Multivariate Analysis: Correlation Analysis

Example: Examine Correlations between Variables

In this example, you explore correlations and bivariate relationships between variables in the Hurricanes data set. The data are for North Atlantic tropical cyclones from 1988 to 2003. The data set includes information about each storm’s latitude (in the latitude variable), its sustained low-level winds (wind_kts), its central atmospheric pressure (min_pressure), and the size of its eye (radius_eye). A full description of the Hurricanes data set is included in Appendix A: Sample Data Sets.

To run a correlation analysis:

  1. Open the Hurricanes data set.

  2. Select AnalysisMultivariate AnalysisCorrelation Analysis from the main menu, as shown in Figure 25.1.

    Figure 25.1: Selecting the Correlation Analysis

    Selecting the Correlation Analysis

    The Correlation Analysis dialog box appears. (See Figure 25.2.) You can select variables for the analysis by using the Variables tab.

  3. Select latitude. While holding down the CTRL key, select wind_kts, min_pressure, and radius_eye, and click Add Y.

    Figure 25.2: The Variables Tab

    The Variables Tab

  4. Click the Plots tab.

    The Plots tab becomes active. (See Figure 25.3.)

  5. Select Matrix of pairwise scatter plots.

  6. Click OK.

    Figure 25.3: The Plots Tab

    The Plots Tab

    The analysis calls the CORR procedure, which uses the options specified in the dialog box. The procedure displays tables in the output document, as shown in Figure 25.4.

The "Simple Statistics" table (not shown in the figure) displays basic statistics such as the mean, standard deviation, and range of each variable.

The "Pearson Correlation Coefficients" table displays the correlation coefficients between pairs of variables. In addition, the table gives the number of nonmissing observations for each pair of variables, and tests the hypothesis that the coefficient is zero.

Note that the number of observations used to compute the correlation coefficients can vary. For example, there are no missing values in the latitude of wind_kts variables, so the correlation coefficient for this pair is computed using all 6,188 observations in the data set. In contrast, only 745 values for radius_eye are nonmissing, reflecting the fact that not all cyclones have well-defined eyes.

For these data, the correlation between min_pressure and wind_kts is strong and negative, with a value near $-0.93$. This is not surprising, since winds are determined by a pressure gradient.
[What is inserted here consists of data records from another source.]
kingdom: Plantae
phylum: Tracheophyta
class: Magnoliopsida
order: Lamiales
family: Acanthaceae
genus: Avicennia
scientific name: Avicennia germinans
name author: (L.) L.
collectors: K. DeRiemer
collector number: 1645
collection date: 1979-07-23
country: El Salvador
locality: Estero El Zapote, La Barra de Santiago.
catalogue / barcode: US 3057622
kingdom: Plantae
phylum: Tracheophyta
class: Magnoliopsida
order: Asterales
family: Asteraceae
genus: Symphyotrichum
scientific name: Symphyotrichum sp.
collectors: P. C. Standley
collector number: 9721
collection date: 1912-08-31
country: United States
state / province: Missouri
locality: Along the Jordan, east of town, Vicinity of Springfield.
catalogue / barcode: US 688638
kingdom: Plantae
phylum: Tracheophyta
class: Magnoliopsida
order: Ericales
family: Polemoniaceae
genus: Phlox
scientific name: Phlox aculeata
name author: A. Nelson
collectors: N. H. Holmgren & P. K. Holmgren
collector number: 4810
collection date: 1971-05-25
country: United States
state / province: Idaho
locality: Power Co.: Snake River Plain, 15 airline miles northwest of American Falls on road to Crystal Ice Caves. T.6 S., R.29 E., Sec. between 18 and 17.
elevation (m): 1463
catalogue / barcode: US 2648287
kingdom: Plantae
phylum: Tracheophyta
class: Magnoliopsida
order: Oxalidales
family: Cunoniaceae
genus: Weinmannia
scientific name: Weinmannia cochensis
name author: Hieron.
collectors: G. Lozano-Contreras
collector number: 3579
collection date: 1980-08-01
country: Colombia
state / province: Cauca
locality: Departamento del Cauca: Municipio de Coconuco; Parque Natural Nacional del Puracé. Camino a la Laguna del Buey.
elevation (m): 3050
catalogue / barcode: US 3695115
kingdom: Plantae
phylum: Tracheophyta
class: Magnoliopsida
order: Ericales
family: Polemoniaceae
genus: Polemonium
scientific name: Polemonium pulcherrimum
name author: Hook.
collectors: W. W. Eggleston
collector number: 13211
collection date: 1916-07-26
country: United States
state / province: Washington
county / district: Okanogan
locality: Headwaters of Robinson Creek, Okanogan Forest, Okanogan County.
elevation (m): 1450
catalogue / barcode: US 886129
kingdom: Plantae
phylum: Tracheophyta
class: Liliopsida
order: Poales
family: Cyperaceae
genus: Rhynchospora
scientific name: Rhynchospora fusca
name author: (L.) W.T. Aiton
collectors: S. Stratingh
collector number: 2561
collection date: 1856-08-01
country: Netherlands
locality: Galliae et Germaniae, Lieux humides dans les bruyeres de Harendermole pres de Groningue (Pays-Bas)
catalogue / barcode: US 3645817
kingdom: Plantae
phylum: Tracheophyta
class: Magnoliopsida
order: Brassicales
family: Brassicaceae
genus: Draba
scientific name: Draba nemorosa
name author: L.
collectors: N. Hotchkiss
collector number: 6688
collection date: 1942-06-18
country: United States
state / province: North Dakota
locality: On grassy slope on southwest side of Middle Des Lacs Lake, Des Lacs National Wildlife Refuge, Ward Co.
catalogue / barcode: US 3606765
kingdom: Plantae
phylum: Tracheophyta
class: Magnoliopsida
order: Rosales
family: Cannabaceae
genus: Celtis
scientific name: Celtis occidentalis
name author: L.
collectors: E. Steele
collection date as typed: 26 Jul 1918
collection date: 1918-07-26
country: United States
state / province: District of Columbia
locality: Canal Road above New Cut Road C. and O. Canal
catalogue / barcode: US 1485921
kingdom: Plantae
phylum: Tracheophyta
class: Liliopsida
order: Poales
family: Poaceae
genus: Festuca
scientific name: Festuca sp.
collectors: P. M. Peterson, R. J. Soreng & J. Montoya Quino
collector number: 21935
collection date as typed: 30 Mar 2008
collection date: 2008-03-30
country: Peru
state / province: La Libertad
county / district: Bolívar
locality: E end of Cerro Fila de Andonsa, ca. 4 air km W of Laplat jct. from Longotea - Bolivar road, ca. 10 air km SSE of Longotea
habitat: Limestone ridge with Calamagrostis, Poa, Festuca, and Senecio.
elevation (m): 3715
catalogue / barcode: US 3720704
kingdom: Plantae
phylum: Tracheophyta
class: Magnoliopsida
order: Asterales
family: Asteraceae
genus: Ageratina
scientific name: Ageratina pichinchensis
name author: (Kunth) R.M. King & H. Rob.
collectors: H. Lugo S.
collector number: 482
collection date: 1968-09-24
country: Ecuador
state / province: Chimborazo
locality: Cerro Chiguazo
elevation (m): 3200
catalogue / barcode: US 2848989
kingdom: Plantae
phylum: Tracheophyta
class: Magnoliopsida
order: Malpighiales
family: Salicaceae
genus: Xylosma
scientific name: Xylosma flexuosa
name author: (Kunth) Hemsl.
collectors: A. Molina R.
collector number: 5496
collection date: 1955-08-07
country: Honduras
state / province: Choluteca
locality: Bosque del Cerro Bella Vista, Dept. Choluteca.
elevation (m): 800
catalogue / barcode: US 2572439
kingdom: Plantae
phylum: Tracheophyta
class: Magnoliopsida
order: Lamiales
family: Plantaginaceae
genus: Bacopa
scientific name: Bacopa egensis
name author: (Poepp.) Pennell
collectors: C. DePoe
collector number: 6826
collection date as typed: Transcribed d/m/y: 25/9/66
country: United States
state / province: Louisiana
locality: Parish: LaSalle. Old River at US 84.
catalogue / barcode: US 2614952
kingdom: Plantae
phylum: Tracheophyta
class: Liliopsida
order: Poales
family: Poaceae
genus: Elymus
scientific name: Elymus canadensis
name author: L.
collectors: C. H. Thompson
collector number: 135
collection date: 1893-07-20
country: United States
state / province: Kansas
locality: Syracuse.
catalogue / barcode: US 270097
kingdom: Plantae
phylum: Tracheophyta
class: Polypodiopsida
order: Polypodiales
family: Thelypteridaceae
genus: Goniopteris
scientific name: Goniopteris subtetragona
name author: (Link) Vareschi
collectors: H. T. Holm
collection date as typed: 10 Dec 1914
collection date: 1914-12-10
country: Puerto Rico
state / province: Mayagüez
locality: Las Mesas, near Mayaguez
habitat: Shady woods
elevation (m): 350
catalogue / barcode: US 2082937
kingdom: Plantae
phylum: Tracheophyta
Although not as strong, there is also negative correlation between latitude and min_pressure. In contrast, the correlation between latitude and radius_eye is positive. The correlation between the following pairs of variables is not significantly different from zero: latitude and wind_kts, radius_eye and wind_kts, and radius_eye and min_pressure.

These results are graphically summarized in the pairwise correlations plot, shown in the upper right corner of Figure 25.4. This plot is not linked to the original data set because it has a different number of observations. However, you can view the data for this plot by pressing the F9 key when the plot is active.

Figure 25.4: Output from a Correlation Analysis

Output from a Correlation Analysis